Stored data

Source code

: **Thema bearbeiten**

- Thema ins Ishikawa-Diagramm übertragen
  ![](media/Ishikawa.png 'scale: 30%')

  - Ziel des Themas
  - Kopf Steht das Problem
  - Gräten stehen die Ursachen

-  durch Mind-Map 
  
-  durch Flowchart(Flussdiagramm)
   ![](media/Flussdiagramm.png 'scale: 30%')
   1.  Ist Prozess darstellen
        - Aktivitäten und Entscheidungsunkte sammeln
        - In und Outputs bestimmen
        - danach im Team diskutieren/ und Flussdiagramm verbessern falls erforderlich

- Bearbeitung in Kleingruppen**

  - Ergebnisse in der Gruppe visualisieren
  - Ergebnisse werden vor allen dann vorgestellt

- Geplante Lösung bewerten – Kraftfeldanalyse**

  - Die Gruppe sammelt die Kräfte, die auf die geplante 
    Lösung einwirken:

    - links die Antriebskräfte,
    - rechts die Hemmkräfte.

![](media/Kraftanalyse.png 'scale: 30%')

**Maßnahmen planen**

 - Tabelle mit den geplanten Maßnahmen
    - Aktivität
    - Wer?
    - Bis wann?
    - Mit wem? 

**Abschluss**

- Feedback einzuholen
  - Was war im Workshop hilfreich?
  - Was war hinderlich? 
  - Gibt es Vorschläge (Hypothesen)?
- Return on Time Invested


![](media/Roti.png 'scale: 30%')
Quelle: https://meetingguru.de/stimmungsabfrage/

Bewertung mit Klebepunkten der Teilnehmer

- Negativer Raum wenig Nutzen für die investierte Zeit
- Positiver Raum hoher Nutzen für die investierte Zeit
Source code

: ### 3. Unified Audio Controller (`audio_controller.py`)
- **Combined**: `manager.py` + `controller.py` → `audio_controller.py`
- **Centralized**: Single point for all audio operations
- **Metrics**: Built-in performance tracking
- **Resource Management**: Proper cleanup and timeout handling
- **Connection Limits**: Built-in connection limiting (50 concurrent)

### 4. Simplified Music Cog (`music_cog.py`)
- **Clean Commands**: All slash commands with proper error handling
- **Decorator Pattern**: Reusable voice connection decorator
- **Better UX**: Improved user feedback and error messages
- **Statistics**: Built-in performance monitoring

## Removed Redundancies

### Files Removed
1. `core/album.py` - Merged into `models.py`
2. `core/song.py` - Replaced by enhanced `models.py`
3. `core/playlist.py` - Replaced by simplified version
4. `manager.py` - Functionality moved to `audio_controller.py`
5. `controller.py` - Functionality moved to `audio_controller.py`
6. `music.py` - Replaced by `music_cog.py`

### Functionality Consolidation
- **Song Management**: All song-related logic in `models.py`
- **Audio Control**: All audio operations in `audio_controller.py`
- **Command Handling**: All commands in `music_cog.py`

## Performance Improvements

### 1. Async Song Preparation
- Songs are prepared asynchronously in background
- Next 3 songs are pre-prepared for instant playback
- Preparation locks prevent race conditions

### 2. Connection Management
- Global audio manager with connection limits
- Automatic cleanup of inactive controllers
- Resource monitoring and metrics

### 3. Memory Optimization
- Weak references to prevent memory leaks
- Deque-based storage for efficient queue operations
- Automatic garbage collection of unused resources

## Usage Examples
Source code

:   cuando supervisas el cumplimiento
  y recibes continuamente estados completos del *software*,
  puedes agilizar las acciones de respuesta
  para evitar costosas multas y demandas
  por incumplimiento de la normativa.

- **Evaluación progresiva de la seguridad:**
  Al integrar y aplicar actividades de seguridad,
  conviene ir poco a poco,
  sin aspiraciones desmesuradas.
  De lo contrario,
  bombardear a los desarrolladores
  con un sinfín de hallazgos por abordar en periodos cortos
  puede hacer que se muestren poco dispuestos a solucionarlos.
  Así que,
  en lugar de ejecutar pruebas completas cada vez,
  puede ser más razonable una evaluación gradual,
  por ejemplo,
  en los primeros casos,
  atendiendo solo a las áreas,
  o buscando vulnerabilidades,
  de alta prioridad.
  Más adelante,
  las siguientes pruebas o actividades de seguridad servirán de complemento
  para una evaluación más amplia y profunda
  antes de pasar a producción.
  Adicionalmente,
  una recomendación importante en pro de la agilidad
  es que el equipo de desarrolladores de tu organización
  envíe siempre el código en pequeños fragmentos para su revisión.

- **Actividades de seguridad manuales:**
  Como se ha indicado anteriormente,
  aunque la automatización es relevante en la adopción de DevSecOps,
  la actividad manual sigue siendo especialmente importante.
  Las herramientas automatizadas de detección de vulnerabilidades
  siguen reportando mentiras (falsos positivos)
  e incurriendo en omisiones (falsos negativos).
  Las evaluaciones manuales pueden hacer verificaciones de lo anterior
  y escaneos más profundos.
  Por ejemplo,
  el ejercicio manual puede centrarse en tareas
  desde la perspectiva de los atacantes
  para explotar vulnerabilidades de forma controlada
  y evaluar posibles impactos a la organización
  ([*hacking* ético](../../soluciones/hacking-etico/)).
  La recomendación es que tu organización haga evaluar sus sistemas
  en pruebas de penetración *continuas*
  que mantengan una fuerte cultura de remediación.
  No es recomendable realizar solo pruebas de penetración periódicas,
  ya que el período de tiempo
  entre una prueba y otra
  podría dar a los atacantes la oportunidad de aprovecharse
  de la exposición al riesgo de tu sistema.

DIRECTIONS FOR THIS TASK: Gather all lines from the records above in which "evaluar" appears.

WRITTEN ANSWER:
  y evaluar posibles impactos a la organización
  La recomendación es que tu organización haga evaluar sus sistemas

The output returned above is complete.